# Start of Extracted text

And really, where I was going with my question is thinking into, let's say, the first half of 2014, the fact that you've got decent utilization already, a decent mix of work already, your ability to potentially place incremental frac spreads with existing customers, I'm just trying to get some context for how you might think about, if and when, you might order some additional frac horsepower, just given your ability to kind of put it to work at decent economics.
William Andrew Hendricks
We look at these kind of things all the time. We're certainly very proud of the activity levels that our teams in pressure pumping have been able to accomplish during a relatively tough environment.
I'm not sure we're quite ready to place an order or anything like that. It's still a bit oversupplied and there's still a bit of pricing pressure out there.
I think, as an industry, we need to work through some of the equipment that still sits on the sidelines, but we'll continue to keep an eye on that.
Operator
The next question comes from Waqar Syed from Wunderlich Securities, sorry, from Goldman Sachs.
Waqar Syed - Goldman Sachs Group Inc., Research Division
My question relates to the operating cost. Is there any difference between the operating cost for the Tier 1 APEX AC rigs versus the smaller mechanical rigs?
John E. Vollmer
Waqar, generally, there's not. Operating cost per day for a mechanical rig versus conventional electric or APEX are very similar.

# End of Extracted text
# Start of Material

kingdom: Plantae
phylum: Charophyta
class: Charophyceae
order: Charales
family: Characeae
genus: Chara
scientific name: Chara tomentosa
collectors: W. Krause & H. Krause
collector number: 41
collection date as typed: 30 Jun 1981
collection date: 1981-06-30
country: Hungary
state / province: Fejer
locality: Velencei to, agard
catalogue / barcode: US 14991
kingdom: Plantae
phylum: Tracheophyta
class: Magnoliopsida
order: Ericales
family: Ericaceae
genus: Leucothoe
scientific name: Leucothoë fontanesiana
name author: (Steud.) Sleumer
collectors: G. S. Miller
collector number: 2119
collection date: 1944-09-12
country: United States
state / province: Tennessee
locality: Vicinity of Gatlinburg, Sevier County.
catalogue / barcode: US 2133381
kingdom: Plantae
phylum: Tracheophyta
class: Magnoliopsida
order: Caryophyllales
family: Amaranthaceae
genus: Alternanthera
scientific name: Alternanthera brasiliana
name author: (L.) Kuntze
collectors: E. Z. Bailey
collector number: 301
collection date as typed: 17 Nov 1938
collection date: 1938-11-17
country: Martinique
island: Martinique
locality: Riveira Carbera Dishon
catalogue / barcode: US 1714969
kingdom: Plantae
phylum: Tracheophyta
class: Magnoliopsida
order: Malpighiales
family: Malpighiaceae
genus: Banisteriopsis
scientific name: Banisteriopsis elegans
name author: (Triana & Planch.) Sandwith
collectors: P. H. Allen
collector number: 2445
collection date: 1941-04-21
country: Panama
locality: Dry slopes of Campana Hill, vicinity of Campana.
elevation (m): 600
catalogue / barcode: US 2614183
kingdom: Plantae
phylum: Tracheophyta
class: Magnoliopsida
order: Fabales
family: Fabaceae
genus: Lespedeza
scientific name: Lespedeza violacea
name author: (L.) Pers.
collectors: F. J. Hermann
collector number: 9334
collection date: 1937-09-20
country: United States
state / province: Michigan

# End of Material

**Parts of the exercise**:
1. For each statement below, mark yes or no according to the earnings call transcript, and quote the words that decide it.
(a) Hendricks says the company is ready to place an order for more frac equipment.
(b) Vollmer says daily operating costs for mechanical rigs and APEX rigs are very similar.
(c) The operator first links Waqar Syed to Wunderlich Securities and then corrects this to Goldman Sachs.
2. In the earnings call transcript, what two market conditions does Hendricks mention right after saying he is not sure the company is ready to place an order?
3. Pick up the earnings call transcript after its final line and continue it.

**Answers to the exercises**:
1.
(a) No: "I'm not sure we're quite ready to place an order or anything like that."
(b) Yes: "Operating cost per day for a mechanical rig versus conventional electric or APEX are very similar."
(c) Yes: "from Wunderlich Securities, sorry, from Goldman Sachs."

2. He says the market is still a bit oversupplied and there is still a bit of pricing pressure.

3.
Where you can have some differences for any of the rig groups is if a customer requests additional services that have third-party cost or rental, things like that could impact the cost line. But if you look at the direct operating costs, they're very similar.
Waqar Syed - Goldman Sachs Group Inc., Research Division
So -- but in general, when you look at -- like, based on all these third-party services, do you run them more from your -- on your Tier 1 rigs or on your lower rigs. And the reason I'm asking is that as your mix shifts towards more AC or Tier 1 rigs, does that also imply that operating costs go up or go down or it doesn't change?
John E. Vollmer
Frankly, I think they're very similar. If I look at the last couple of quarters, they're within a few hundred dollars a day of each other and the actual difference, taking all of the rigs that we're running as a group was actually on the mob side, so it was a few hundred dollars on mobilization costs, but the direct costs were very similar.
Waqar Syed - Goldman Sachs Group Inc., Research Division
Okay, great. And then on your pressure pumping fleet, I understand -- is that correct that 90,000 had all the [ph] horsepower rollover to spot rates some time in the fourth quarter?
William Andrew Hendricks
Yes, that's about right. But I wouldn't say that necessarily rolled to spot rate.
We have been very successful, on average, in keeping our pricing above spot levels.
Waqar Syed - Goldman Sachs Group Inc., Research Division
Okay. So what would that do to the margins as we look into the fourth quarter?
Any preliminary feel for that? Let's say the market does not change.
William Andrew Hendricks
It's hard to say exactly what's going to happen in the fourth quarter yet. Pressure pumping could be impacted by some seasonality, but at the same time, 2/3 of the revenue comes from 24-hour operations on pads, so...
Operator
Next question comes from Jason Wangler from Wunderlich Securities.
Jason A. Wangler - Wunderlich Securities Inc., Research Division
I just had 2 more maybe on the early termination. One, could you maybe indicate how many customers let go of those rigs?
And then also maybe if there was any read-through on the regions?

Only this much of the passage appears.